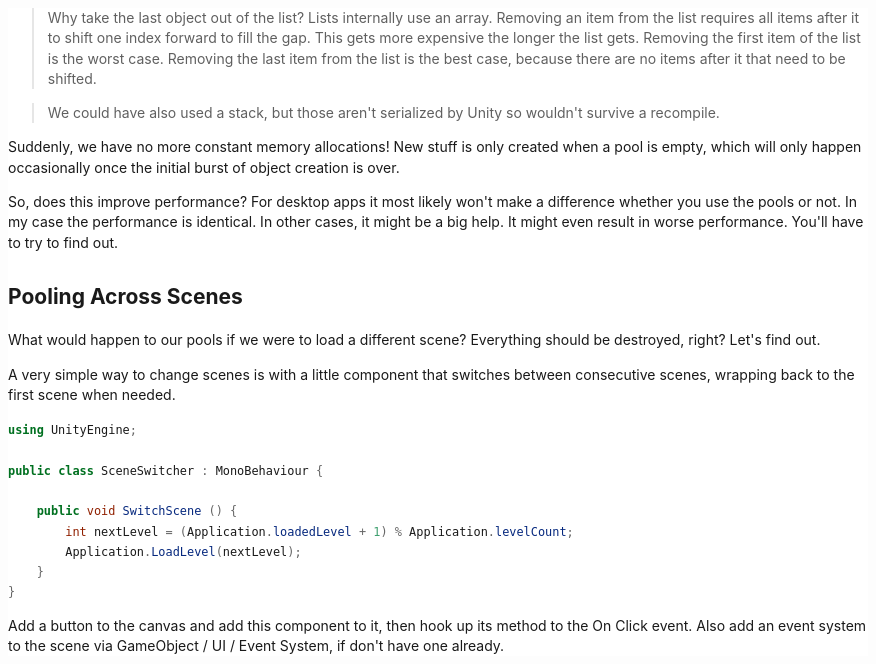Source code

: > Why take the last object out of the list?
> Lists internally use an array. Removing an item from the list requires all items after it to shift one index forward to fill the gap. This gets more expensive the longer the list gets. Removing the first item of the list is the worst case. Removing the last item from the list is the best case, because there are no items after it that need to be shifted.

> We could have also used a stack, but those aren't serialized by Unity so wouldn't survive a recompile.


Suddenly, we have no more constant memory allocations! New stuff is only created when a pool is empty, which will only happen occasionally once the initial burst of object creation is over.

So, does this improve performance? For desktop apps it most likely won't make a difference whether you use the pools or not. In my case the performance is identical. In other cases, it might be a big help. It might even result in worse performance. You'll have to try to find out.

## Pooling Across Scenes

What would happen to our pools if we were to load a different scene? Everything should be destroyed, right? Let's find out.

A very simple way to change scenes is with a little component that switches between consecutive scenes, wrapping back to the first scene when needed.

```cs
using UnityEngine;

public class SceneSwitcher : MonoBehaviour {

	public void SwitchScene () {
		int nextLevel = (Application.loadedLevel + 1) % Application.levelCount;
		Application.LoadLevel(nextLevel);
	}
}
```

Add a button to the canvas and add this component to it, then hook up its method to the On Click event. Also add an event system to the scene via GameObject / UI / Event System, if don't have one already.
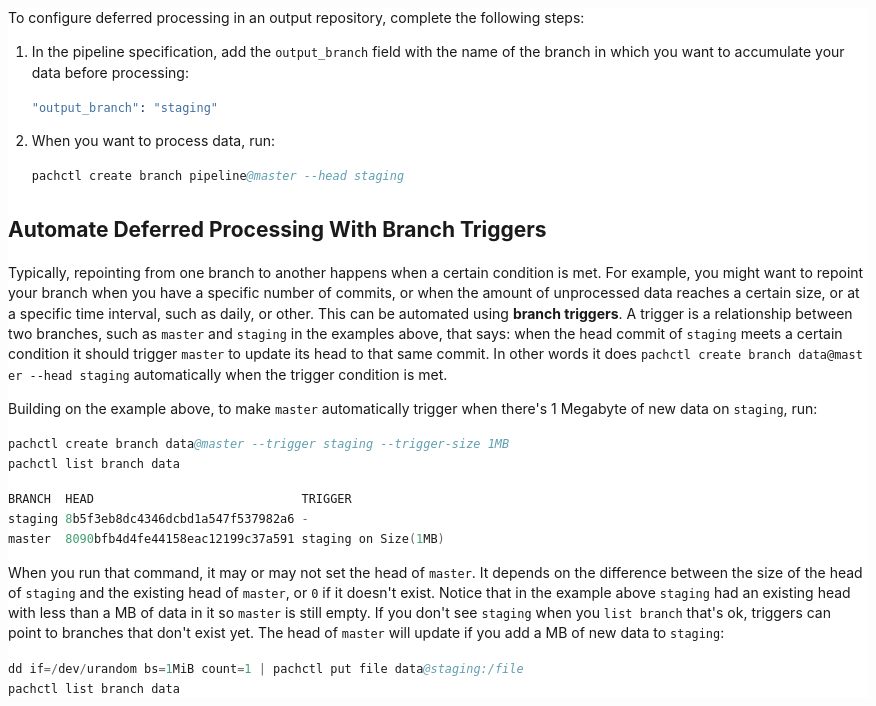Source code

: To configure deferred processing in an output repository, complete the
following steps:

1. In the pipeline specification, add the `output_branch` field with
   the name of the branch in which you want to accumulate your data
   before processing:

   ```s
   "output_branch": "staging"
   ```

1. When you want to process data, run:

   ```s
   pachctl create branch pipeline@master --head staging
   ```

## Automate Deferred Processing With Branch Triggers

Typically, repointing from one branch to another happens when a certain
condition is met. For example, you might want to repoint your branch when you
have a specific number of commits, or when the amount of unprocessed data
reaches a certain size, or at a specific time interval, such as daily, or
other. This can be automated using **branch triggers**. A trigger is a relationship
between two branches, such as `master` and `staging` in the examples above,
that says: when the head commit of `staging` meets a certain condition it
should trigger `master` to update its head to that same commit. In other words it
does `pachctl create branch data@master --head staging` automatically when the
trigger condition is met.

Building on the example above, to make `master` automatically trigger when
there's 1 Megabyte of new data on `staging`, run:

```s
pachctl create branch data@master --trigger staging --trigger-size 1MB
pachctl list branch data
```

```s
BRANCH  HEAD                             TRIGGER
staging 8b5f3eb8dc4346dcbd1a547f537982a6 -
master  8090bfb4d4fe44158eac12199c37a591 staging on Size(1MB)
```

When you run that command, it may or may not set the head of `master`. It depends
on the difference between the size of the head of `staging` and the existing
head of `master`, or `0` if it doesn't exist. Notice that in the example above
`staging` had an existing head with less than a MB of data in it so `master`
is still empty. If you don't see `staging` when you `list branch` that's ok,
triggers can point to branches that don't exist yet. The head of `master` will
update if you add a MB of new data to `staging`:

```s
dd if=/dev/urandom bs=1MiB count=1 | pachctl put file data@staging:/file
pachctl list branch data
```
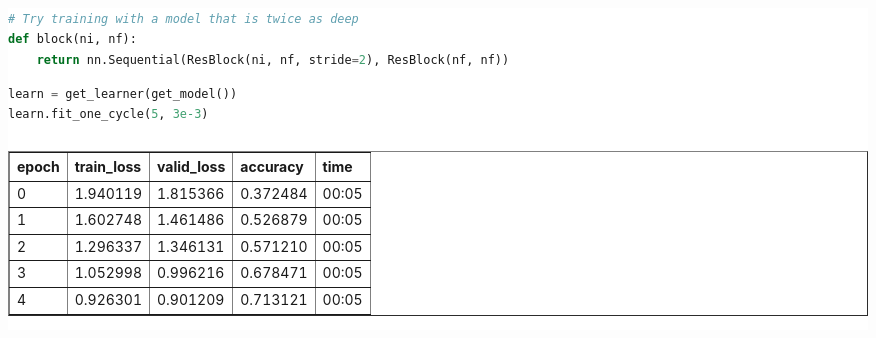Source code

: 
```python
# Try training with a model that is twice as deep
def block(ni, nf):
    return nn.Sequential(ResBlock(ni, nf, stride=2), ResBlock(nf, nf))
```


```python
learn = get_learner(get_model())
learn.fit_one_cycle(5, 3e-3)
```
<div style="overflow-x:auto;">
<table border="1" class="dataframe">
  <thead>
    <tr style="text-align: left;">
      <th>epoch</th>
      <th>train_loss</th>
      <th>valid_loss</th>
      <th>accuracy</th>
      <th>time</th>
    </tr>
  </thead>
  <tbody>
    <tr>
      <td>0</td>
      <td>1.940119</td>
      <td>1.815366</td>
      <td>0.372484</td>
      <td>00:05</td>
    </tr>
    <tr>
      <td>1</td>
      <td>1.602748</td>
      <td>1.461486</td>
      <td>0.526879</td>
      <td>00:05</td>
    </tr>
    <tr>
      <td>2</td>
      <td>1.296337</td>
      <td>1.346131</td>
      <td>0.571210</td>
      <td>00:05</td>
    </tr>
    <tr>
      <td>3</td>
      <td>1.052998</td>
      <td>0.996216</td>
      <td>0.678471</td>
      <td>00:05</td>
    </tr>
    <tr>
      <td>4</td>
      <td>0.926301</td>
      <td>0.901209</td>
      <td>0.713121</td>
      <td>00:05</td>
    </tr>
  </tbody>
</table>
</div>
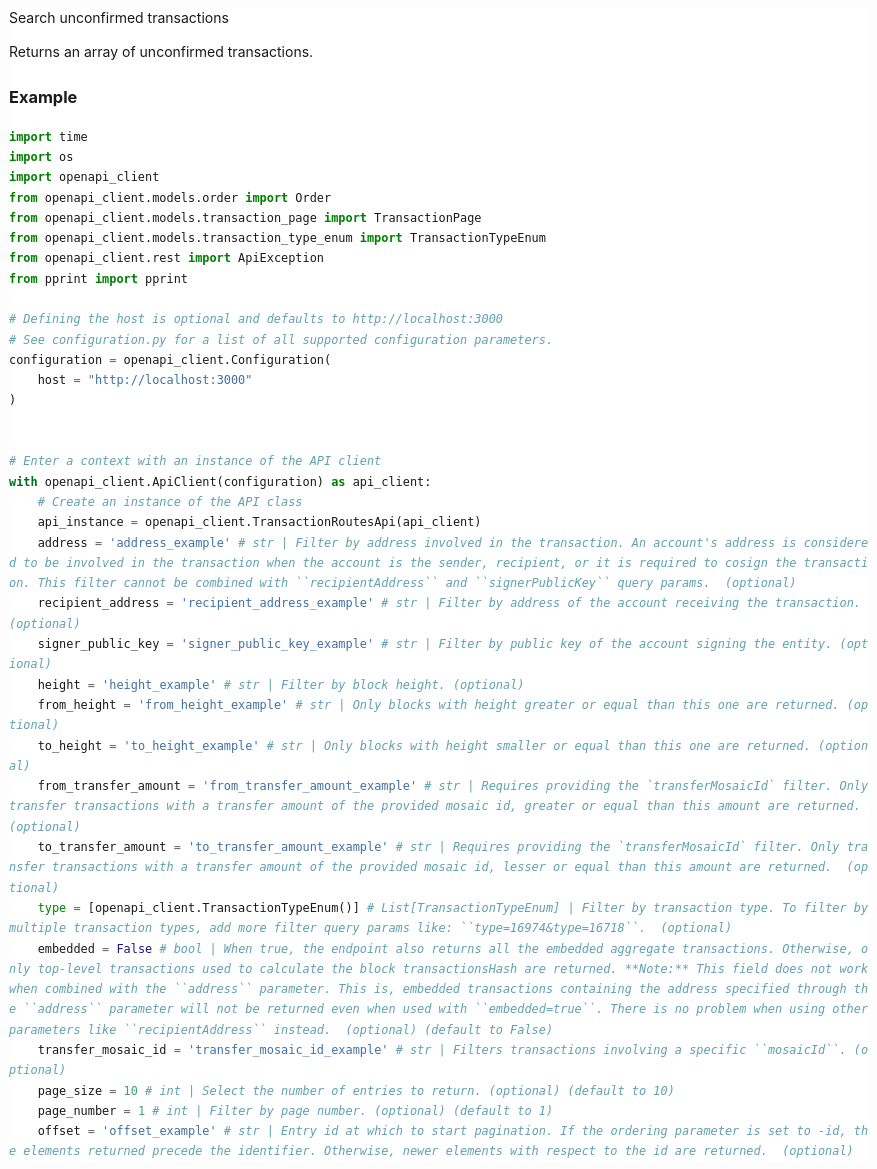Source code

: Search unconfirmed transactions

Returns an array of unconfirmed transactions.

### Example


```python
import time
import os
import openapi_client
from openapi_client.models.order import Order
from openapi_client.models.transaction_page import TransactionPage
from openapi_client.models.transaction_type_enum import TransactionTypeEnum
from openapi_client.rest import ApiException
from pprint import pprint

# Defining the host is optional and defaults to http://localhost:3000
# See configuration.py for a list of all supported configuration parameters.
configuration = openapi_client.Configuration(
    host = "http://localhost:3000"
)


# Enter a context with an instance of the API client
with openapi_client.ApiClient(configuration) as api_client:
    # Create an instance of the API class
    api_instance = openapi_client.TransactionRoutesApi(api_client)
    address = 'address_example' # str | Filter by address involved in the transaction. An account's address is considered to be involved in the transaction when the account is the sender, recipient, or it is required to cosign the transaction. This filter cannot be combined with ``recipientAddress`` and ``signerPublicKey`` query params.  (optional)
    recipient_address = 'recipient_address_example' # str | Filter by address of the account receiving the transaction. (optional)
    signer_public_key = 'signer_public_key_example' # str | Filter by public key of the account signing the entity. (optional)
    height = 'height_example' # str | Filter by block height. (optional)
    from_height = 'from_height_example' # str | Only blocks with height greater or equal than this one are returned. (optional)
    to_height = 'to_height_example' # str | Only blocks with height smaller or equal than this one are returned. (optional)
    from_transfer_amount = 'from_transfer_amount_example' # str | Requires providing the `transferMosaicId` filter. Only transfer transactions with a transfer amount of the provided mosaic id, greater or equal than this amount are returned.  (optional)
    to_transfer_amount = 'to_transfer_amount_example' # str | Requires providing the `transferMosaicId` filter. Only transfer transactions with a transfer amount of the provided mosaic id, lesser or equal than this amount are returned.  (optional)
    type = [openapi_client.TransactionTypeEnum()] # List[TransactionTypeEnum] | Filter by transaction type. To filter by multiple transaction types, add more filter query params like: ``type=16974&type=16718``.  (optional)
    embedded = False # bool | When true, the endpoint also returns all the embedded aggregate transactions. Otherwise, only top-level transactions used to calculate the block transactionsHash are returned. **Note:** This field does not work when combined with the ``address`` parameter. This is, embedded transactions containing the address specified through the ``address`` parameter will not be returned even when used with ``embedded=true``. There is no problem when using other parameters like ``recipientAddress`` instead.  (optional) (default to False)
    transfer_mosaic_id = 'transfer_mosaic_id_example' # str | Filters transactions involving a specific ``mosaicId``. (optional)
    page_size = 10 # int | Select the number of entries to return. (optional) (default to 10)
    page_number = 1 # int | Filter by page number. (optional) (default to 1)
    offset = 'offset_example' # str | Entry id at which to start pagination. If the ordering parameter is set to -id, the elements returned precede the identifier. Otherwise, newer elements with respect to the id are returned.  (optional)
```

Exercise description » Reproduce the material above from its first line through the line containing "of the list?", both ends included, and skip every picture.

Task response »
Source code

: > Why take the last object out of the list?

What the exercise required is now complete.